There’s a silence that lets you breathe. You step into it to step back. It lets you linger on the last words you heard and listen. The words almost echo. You hear your thoughts until sound returns. I’ve always loved that an absence of sound is a rest in music.
Stillness feels like peace amid waves.
But I have to be careful with silence. I got too comfortable with it too soon. By the time I learned to make memories, I had already learned I could get away with not saying much.
My parents told me not to be afraid of talking to people, but I wasn’t afraid. Teachers tried to convince me to raise my hand and speak up in class, but I only did if there was some penalty to avoid. I just preferred not to talk unless I truly wanted to.
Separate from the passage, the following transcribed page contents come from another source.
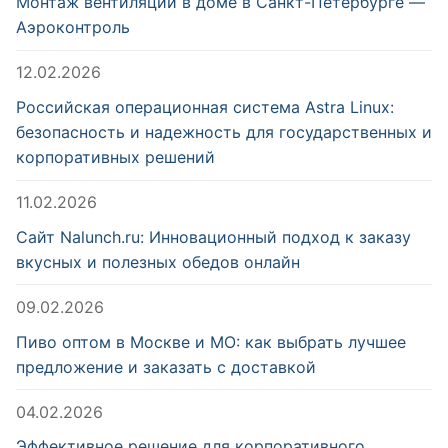
Монтаж вентиляции в доме в Санкт-Петербурге —
Аэроконтроль
12.02.2026
Российская операционная система Astra Linux:
безопасность и надежность для государственных и
корпоративных решений
11.02.2026
Сайт Nalunch.ru: Инновационный подход к заказу
вкусных и полезных обедов онлайн
09.02.2026
Пиво оптом в Москве и МО: как выбрать лучшее
предложение и заказать с доставкой
04.02.2026
Эффективное решение для корпоративного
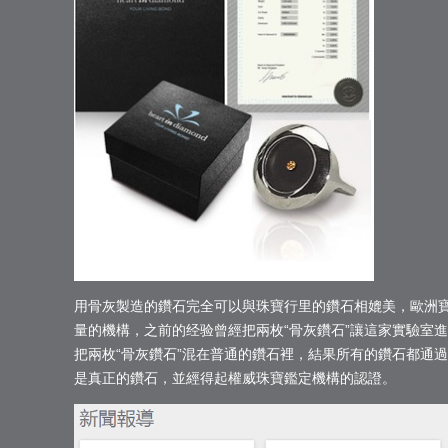
用骨灰製造的鑽石完全可以與珠寶行里的鑽石相媲美，歐洲
量的機構，之前的经验曾經把兩枚“骨灰鑽石”讓這家實驗室
把兩枚“骨灰鑽石”混在普通的鑽石裡，結果所有的鑽石都通
是真正的鑽石，並經得起權威珠寶鑑定機構的認證。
I wasn’t shy. I was quiet.
My love for silence didn’t keep me from making friends. People love people who listen more than they talk, especially if they laugh and smile easily. I found people liked to confide in me, and I was always happy to be there for them. I got good at the role of cheerful emotional support friend, but I was neglecting my own voice.
There’s a silence that lets you breathe, and there’s a silence that feels like a vacuum. Spend too long without using your voice, and you’ll feel time warp. You can hide in silence, but it won’t protect you from what you’re afraid of.
As I got older, I got tired of shrinking away in silence, but it seemed I found myself at a loss for words more than the people around me. I was in my early twenties, going to little events in groups of people who only loosely knew each other. How did everyone know what to say? How were people so funny? Every time I defaulted back into my quiet teenage personality, I felt I regressed.
“Oh yeah, she’s boring.”
“Tell her she doesn’t have to come.”
Some girls I was with at a birthday party didn’t realize I could hear them. I left before they could tell me anything about their plans for the next location of the night. I had only met them once before, so I didn’t mind never seeing them again. Their comments stuck with me though.
I could make peace with seeming bland, or I could risk being truly heard. Seeming boring felt like the worse option.
Now I see it didn’t matter. Maybe it’s the natural confidence that comes with age, but seeming any type of way doesn’t feel important anymore. I’m still generally quiet, but words come more reliably now. I still love to rest in silence, but I’ve learned to love breaking it too.